Panelists address issues facing dealers at GATS

Updated Aug 25, 2017

Panelist members at GATSDuring a panel comprised of the five Successful Dealer Award finalists Thursday at the Great American Trucking Show in Dallas, dealer leaders said they are seeing an uptick in business in 2017 and expressed hopes that will continue.

“We sell to a couple of large fleets, and in the past, they would begin trimming back, but right now we are seeing strong orders from the fleets,” said Rick Reynolds, owner of Peach State Truck Center.

The group discussed several topics, good and bad, that the sales industry is facing. But, Four Star Freightliner Dealer Principal Jerry Kocan said the franchise locations have positioned themselves well.

“Franchised dealers are the first ones to add technology, we are the first to train our people and we take care of our customers with that. That’s a huge competitive advantage,” Kocan said.

Paul Burk, vice president of Doggett Freightliner, said that meeting customer’s needs quickly is more important now than ever before.

“We are always looking to get our customers in and out. The quicker we get them out, the better it is for that fleet owner and customer,” he said.

The panelists all agreed that finding, training and keeping technicians remains an issue. But, they all echoed the sentiment that younger techs entering the field seem to embrace the advances in technology being used in the shops.

“We want to stay ahead of training. It’s an investment, but it’s one that pays off. You can get a customer for life, or at least for the year,” Kocan joked.

“There is a computer in every bay. It is not the old days when a greasy tech is under the truck.

These technicians now are ready for it.”

Reynolds agreed.

“The technology is getting to where it makes the techs more comfortable and they enjoy it,” he said.

CIT Trucks President Erick Miner said implementations in the shops prepare the newest generation of techs for what they need to service customers.

“They know they are coming into a modern shop and they really desire it,” he said.

Finding those techs and keeping them is another issue.

“We have full time recruiters in the high schools and tech schools. It is a bit different mindset with the younger guys,” he said. “We fight turnover more than we would like. If you are recruiting, you can find some guys, the question is if you can keep them. It is a lucrative career if that’s the path they desire.”

“This generation is a little different,” Kocan said.

“They told us to shut up, keep your head down and keep working. Today, these kids want to see what the end game is. Every time they get a certification we give them something. We want to reinforce them with something positive.”

Burk said the industry, as a whole, needs to do a better of job selling itself to the incoming workforce.

“As an industry, we need to do better as a whole selling our industry,” he said. “The opportunities are there for good technicians willing to work. It is a very lucrative industry.”
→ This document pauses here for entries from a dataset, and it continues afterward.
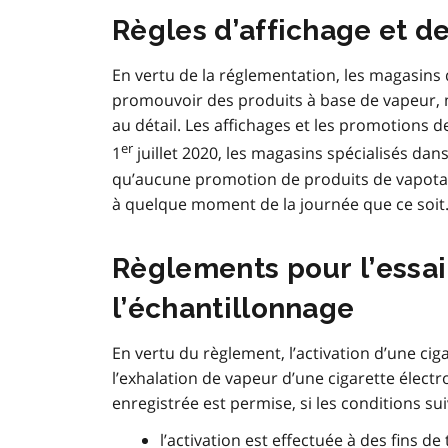
Règles d’affichage et d
En vertu de la réglementation, les magasins 
promouvoir des produits à base de vapeur, 
au détail. Les affichages et les promotions de
er
1
juillet 2020, les magasins spécialisés dan
qu’aucune promotion de produits de vapotage 
à quelque moment de la journée que ce soit
Règlements pour l’essai
l’échantillonnage
En vertu du règlement, l’activation d’une ciga
l’exhalation de vapeur d’une cigarette élec
enregistrée est permise, si les conditions su
l’activation est effectuée à des fins d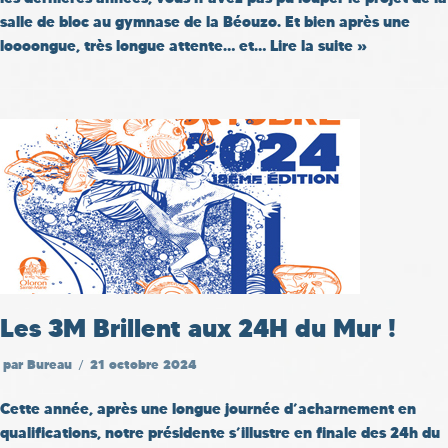
salle de bloc au gymnase de la Béouzo. Et bien après une
loooongue, très longue attente… et…
Lire la suite »
Les 3M Brillent aux 24H du Mur !
par
Bureau
21 octobre 2024
Cette année, après une longue journée d’acharnement en
qualifications, notre présidente s’illustre en finale des 24h du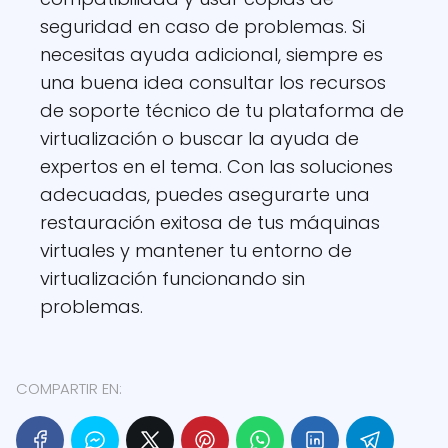
seguridad en caso de problemas. Si
necesitas ayuda adicional, siempre es
una buena idea consultar los recursos
de soporte técnico de tu plataforma de
virtualización o buscar la ayuda de
expertos en el tema. Con las soluciones
adecuadas, puedes asegurarte una
restauración exitosa de tus máquinas
virtuales y mantener tu entorno de
virtualización funcionando sin
problemas.
COMPARTIR EN: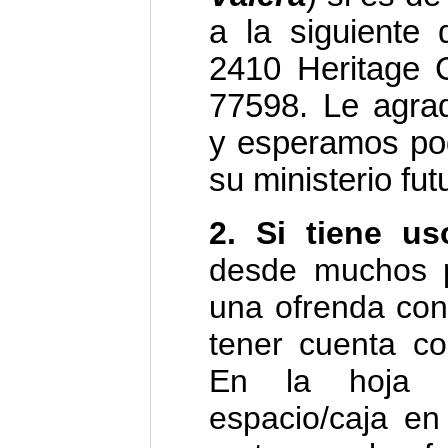
a la siguiente d
2410 Heritage 
77598. Le agra
y esperamos po
su ministerio fut
2. Si tiene us
desde muchos 
una ofrenda con
tener cuenta co
En la hoja 
espacio/caja en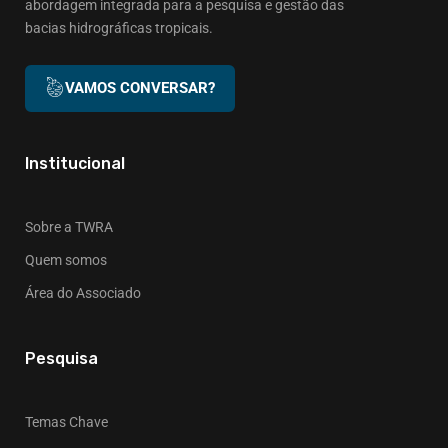
abordagem integrada para a pesquisa e gestão das
bacias hidrográficas tropicais.
VAMOS CONVERSAR?
Institucional
Sobre a TWRA
Quem somos
Área do Associado
Pesquisa
Temas Chave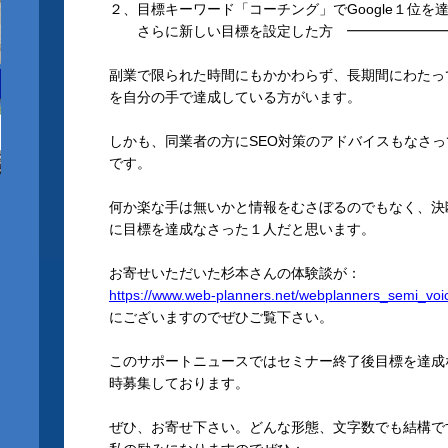
２、目標キーワード「コーチング」でGoogle１位を
さらに新しい目標を設定した方 ━━━━━━━━
副業で限られた時間にもかかわらず、長期間にわたっ
を自分の手で達成している方がいます。
しかも、同業者の方にSEO対策のアドバイスもなさ
です。
何か楽な手は無いかと情報をむさぼるのでもなく、決
に目標を達成なさった１人だと思います。
お寄せいただいた杉本さんの体験談が：
https://www.web-planners.net/webplanners_semi_voi
にございますのでぜひご覧下さい。
このサポートニュースではセミナー終了後目標を達成
時募集しております。
ぜひ、お寄せ下さい。どんな形態、文字数でも結構で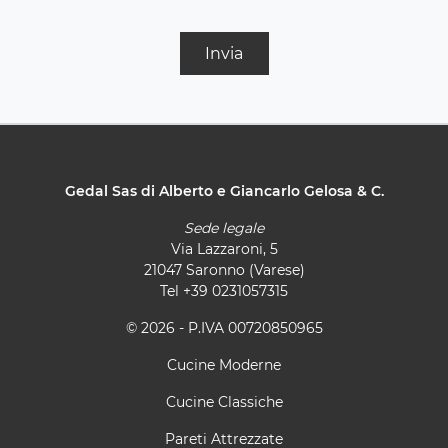
Invia
Gedal Sas di Alberto e Giancarlo Gelosa & C.
Sede legale
Via Lazzaroni, 5
21047 Saronno (Varese)
Tel
+39 0231057315
© 2026 - P.IVA 00720850965
Cucine Moderne
Cucine Classiche
Pareti Attrezzate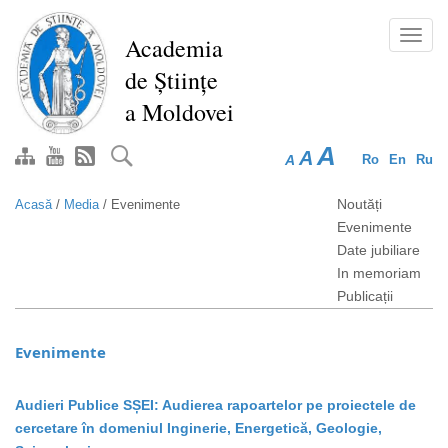
Mergi
la
Toggl
Academia
conţinutul
navig
de Științe
principal
a Moldovei
A
A
A
Ro
En
Ru
Noutăți
Acasă
/
Media
/
Evenimente
Evenimente
Date jubiliare
In memoriam
Publicații
Evenimente
Audieri Publice SȘEI: Audierea rapoartelor pe proiectele de
cercetare în domeniul Inginerie, Energetică, Geologie,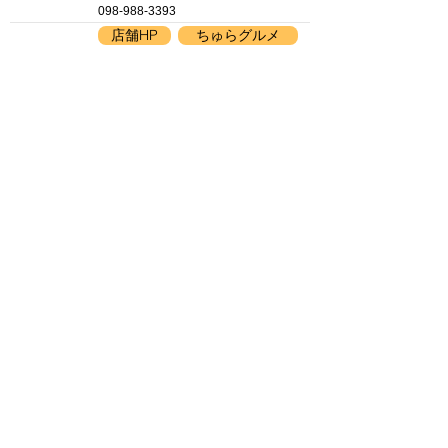
TEL
098-988-3393
店舗HP
ちゅらグルメ
HP(SNS)
※リンク協力：ちゅらグルメプラス
MAP
​住 所 ：
那覇市牧志2-2-30国際通りの
れん街 那覇市場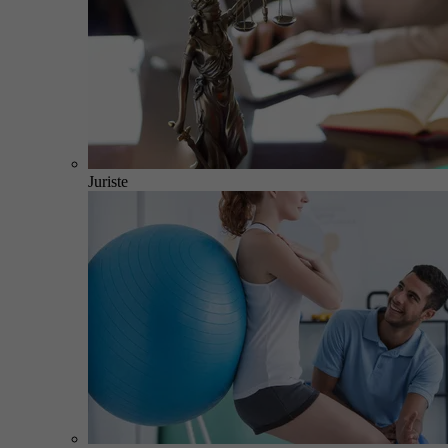
Juriste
Reynolds said that’s not always easy.

“No matter how good we sell it, we have a smaller group to preach to. People today are just not interested like they used to be,” Reynolds said.

The group also stressed the importance of using the latest marketing tools such as social media, but said the one key remains the same as always in the past.

“It’s still a relationship business,” Burk said. “Everyone needs to have a relationship. I go out and see customers every week. I want them to know everyone at that customer’s location.”

Kocan said working with your own staff is as equally important.

“Building a strong culture comes down to your employees. Talk to them, communicate with them, let them know we want to hear their ideas and we are interested in their development,” he said.